[Material for this exercise Boundary: Start]

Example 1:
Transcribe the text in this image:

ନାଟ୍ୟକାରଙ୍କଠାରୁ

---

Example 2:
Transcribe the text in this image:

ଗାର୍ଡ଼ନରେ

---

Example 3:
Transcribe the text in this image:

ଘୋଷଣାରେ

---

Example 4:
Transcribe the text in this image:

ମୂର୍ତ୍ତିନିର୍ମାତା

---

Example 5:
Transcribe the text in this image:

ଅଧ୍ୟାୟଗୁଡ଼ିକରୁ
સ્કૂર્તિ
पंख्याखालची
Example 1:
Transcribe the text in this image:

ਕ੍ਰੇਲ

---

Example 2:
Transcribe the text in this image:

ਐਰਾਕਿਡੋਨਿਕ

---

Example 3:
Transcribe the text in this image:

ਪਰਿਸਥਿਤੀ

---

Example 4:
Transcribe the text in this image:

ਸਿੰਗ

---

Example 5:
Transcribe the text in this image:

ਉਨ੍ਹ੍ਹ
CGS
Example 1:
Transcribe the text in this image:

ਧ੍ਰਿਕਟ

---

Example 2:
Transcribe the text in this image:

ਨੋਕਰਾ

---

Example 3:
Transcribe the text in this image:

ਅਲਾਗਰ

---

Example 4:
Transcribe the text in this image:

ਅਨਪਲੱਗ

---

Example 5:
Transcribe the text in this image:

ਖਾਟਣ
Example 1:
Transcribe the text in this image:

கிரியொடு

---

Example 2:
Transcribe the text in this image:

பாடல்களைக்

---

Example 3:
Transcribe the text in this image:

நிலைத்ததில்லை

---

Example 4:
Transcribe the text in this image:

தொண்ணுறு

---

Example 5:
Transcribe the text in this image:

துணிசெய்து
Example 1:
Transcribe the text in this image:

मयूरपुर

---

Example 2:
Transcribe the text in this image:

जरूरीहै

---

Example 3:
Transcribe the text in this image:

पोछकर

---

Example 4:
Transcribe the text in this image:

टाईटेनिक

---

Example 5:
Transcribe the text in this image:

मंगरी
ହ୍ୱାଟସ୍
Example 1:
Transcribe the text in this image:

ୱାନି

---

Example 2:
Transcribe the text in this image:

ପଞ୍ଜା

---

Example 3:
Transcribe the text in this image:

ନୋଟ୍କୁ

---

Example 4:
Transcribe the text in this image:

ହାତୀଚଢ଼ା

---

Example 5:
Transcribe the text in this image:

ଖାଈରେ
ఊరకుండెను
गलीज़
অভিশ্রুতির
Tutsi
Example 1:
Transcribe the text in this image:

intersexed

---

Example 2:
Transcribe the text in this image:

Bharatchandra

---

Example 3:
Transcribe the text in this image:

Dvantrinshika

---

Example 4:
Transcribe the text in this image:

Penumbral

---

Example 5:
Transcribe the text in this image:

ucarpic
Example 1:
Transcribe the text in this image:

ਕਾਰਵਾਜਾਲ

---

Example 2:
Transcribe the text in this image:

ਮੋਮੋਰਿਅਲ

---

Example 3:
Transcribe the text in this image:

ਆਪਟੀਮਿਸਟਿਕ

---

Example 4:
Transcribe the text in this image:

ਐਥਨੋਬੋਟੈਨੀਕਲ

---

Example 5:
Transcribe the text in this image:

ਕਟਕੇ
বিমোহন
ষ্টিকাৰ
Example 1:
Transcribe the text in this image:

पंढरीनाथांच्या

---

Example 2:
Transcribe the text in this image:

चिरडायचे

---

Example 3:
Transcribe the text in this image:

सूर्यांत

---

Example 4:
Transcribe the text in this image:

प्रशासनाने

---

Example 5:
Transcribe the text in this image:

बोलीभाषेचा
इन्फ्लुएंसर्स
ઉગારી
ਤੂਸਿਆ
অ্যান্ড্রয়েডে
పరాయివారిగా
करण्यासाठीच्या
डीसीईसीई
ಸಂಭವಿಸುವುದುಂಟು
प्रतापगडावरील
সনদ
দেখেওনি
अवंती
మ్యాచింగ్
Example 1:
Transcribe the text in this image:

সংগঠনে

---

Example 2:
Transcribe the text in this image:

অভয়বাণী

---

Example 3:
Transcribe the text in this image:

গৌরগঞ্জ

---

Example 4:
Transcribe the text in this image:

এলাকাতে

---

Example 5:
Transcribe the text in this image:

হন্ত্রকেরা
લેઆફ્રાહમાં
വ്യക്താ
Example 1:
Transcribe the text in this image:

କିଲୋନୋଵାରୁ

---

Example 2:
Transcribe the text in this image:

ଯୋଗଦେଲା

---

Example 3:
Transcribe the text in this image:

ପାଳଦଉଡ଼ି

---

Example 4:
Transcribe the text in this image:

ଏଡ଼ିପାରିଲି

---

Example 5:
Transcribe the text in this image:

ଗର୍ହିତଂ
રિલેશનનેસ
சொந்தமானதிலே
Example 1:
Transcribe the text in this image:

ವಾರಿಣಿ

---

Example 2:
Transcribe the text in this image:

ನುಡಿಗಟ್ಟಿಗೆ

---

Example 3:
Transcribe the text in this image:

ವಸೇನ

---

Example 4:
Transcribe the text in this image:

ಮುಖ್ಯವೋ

[Material for this exercise Boundary: End]

Using the data above, reproduce every line exactly.

Example 1:
Transcribe the text in this image:

ନାଟ୍ୟକାରଙ୍କଠାରୁ

---

Example 2:
Transcribe the text in this image:

ଗାର୍ଡ଼ନରେ

---

Example 3:
Transcribe the text in this image:

ଘୋଷଣାରେ

---

Example 4:
Transcribe the text in this image:

ମୂର୍ତ୍ତିନିର୍ମାତା

---

Example 5:
Transcribe the text in this image:

ଅଧ୍ୟାୟଗୁଡ଼ିକରୁ
સ્કૂર્તિ
पंख्याखालची
Example 1:
Transcribe the text in this image:

ਕ੍ਰੇਲ

---

Example 2:
Transcribe the text in this image:

ਐਰਾਕਿਡੋਨਿਕ

---

Example 3:
Transcribe the text in this image:

ਪਰਿਸਥਿਤੀ

---

Example 4:
Transcribe the text in this image:

ਸਿੰਗ

---

Example 5:
Transcribe the text in this image:

ਉਨ੍ਹ੍ਹ
CGS
Example 1:
Transcribe the text in this image:

ਧ੍ਰਿਕਟ

---

Example 2:
Transcribe the text in this image:

ਨੋਕਰਾ

---

Example 3:
Transcribe the text in this image:

ਅਲਾਗਰ

---

Example 4:
Transcribe the text in this image:

ਅਨਪਲੱਗ

---

Example 5:
Transcribe the text in this image:

ਖਾਟਣ
Example 1:
Transcribe the text in this image:

கிரியொடு

---

Example 2:
Transcribe the text in this image:

பாடல்களைக்

---

Example 3:
Transcribe the text in this image:

நிலைத்ததில்லை

---

Example 4:
Transcribe the text in this image:

தொண்ணுறு

---

Example 5:
Transcribe the text in this image:

துணிசெய்து
Example 1:
Transcribe the text in this image:

मयूरपुर

---

Example 2:
Transcribe the text in this image:

जरूरीहै

---

Example 3:
Transcribe the text in this image:

पोछकर

---

Example 4:
Transcribe the text in this image:

टाईटेनिक

---

Example 5:
Transcribe the text in this image:

मंगरी
ହ୍ୱାଟସ୍
Example 1:
Transcribe the text in this image:

ୱାନି

---

Example 2:
Transcribe the text in this image:

ପଞ୍ଜା

---

Example 3:
Transcribe the text in this image:

ନୋଟ୍କୁ

---

Example 4:
Transcribe the text in this image:

ହାତୀଚଢ଼ା

---

Example 5:
Transcribe the text in this image:

ଖାଈରେ
ఊరకుండెను
गलीज़
অভিশ্রুতির
Tutsi
Example 1:
Transcribe the text in this image:

intersexed

---

Example 2:
Transcribe the text in this image:

Bharatchandra

---

Example 3:
Transcribe the text in this image:

Dvantrinshika

---

Example 4:
Transcribe the text in this image:

Penumbral

---

Example 5:
Transcribe the text in this image:

ucarpic
Example 1:
Transcribe the text in this image:

ਕਾਰਵਾਜਾਲ

---

Example 2:
Transcribe the text in this image:

ਮੋਮੋਰਿਅਲ

---

Example 3:
Transcribe the text in this image:

ਆਪਟੀਮਿਸਟਿਕ

---

Example 4:
Transcribe the text in this image:

ਐਥਨੋਬੋਟੈਨੀਕਲ

---

Example 5:
Transcribe the text in this image:

ਕਟਕੇ
বিমোহন
ষ্টিকাৰ
Example 1:
Transcribe the text in this image:

पंढरीनाथांच्या

---

Example 2:
Transcribe the text in this image:

चिरडायचे

---

Example 3:
Transcribe the text in this image:

सूर्यांत

---

Example 4:
Transcribe the text in this image:

प्रशासनाने

---

Example 5:
Transcribe the text in this image:

बोलीभाषेचा
इन्फ्लुएंसर्स
ઉગારી
ਤੂਸਿਆ
অ্যান্ড্রয়েডে
పరాయివారిగా
करण्यासाठीच्या
डीसीईसीई
ಸಂಭವಿಸುವುದುಂಟು
प्रतापगडावरील
সনদ
দেখেওনি
अवंती
మ్యాచింగ్
Example 1:
Transcribe the text in this image:

সংগঠনে

---

Example 2:
Transcribe the text in this image:

অভয়বাণী

---

Example 3:
Transcribe the text in this image:

গৌরগঞ্জ

---

Example 4:
Transcribe the text in this image:

এলাকাতে

---

Example 5:
Transcribe the text in this image:

হন্ত্রকেরা
લેઆફ્રાહમાં
വ്യക്താ
Example 1:
Transcribe the text in this image:

କିଲୋନୋଵାରୁ

---

Example 2:
Transcribe the text in this image:

ଯୋଗଦେଲା

---

Example 3:
Transcribe the text in this image:

ପାଳଦଉଡ଼ି

---

Example 4:
Transcribe the text in this image:

ଏଡ଼ିପାରିଲି

---

Example 5:
Transcribe the text in this image:

ଗର୍ହିତଂ
રિલેશનનેસ
சொந்தமானதிலே
Example 1:
Transcribe the text in this image:

ವಾರಿಣಿ

---

Example 2:
Transcribe the text in this image:

ನುಡಿಗಟ್ಟಿಗೆ

---

Example 3:
Transcribe the text in this image:

ವಸೇನ

---

Example 4:
Transcribe the text in this image:

ಮುಖ್ಯವೋ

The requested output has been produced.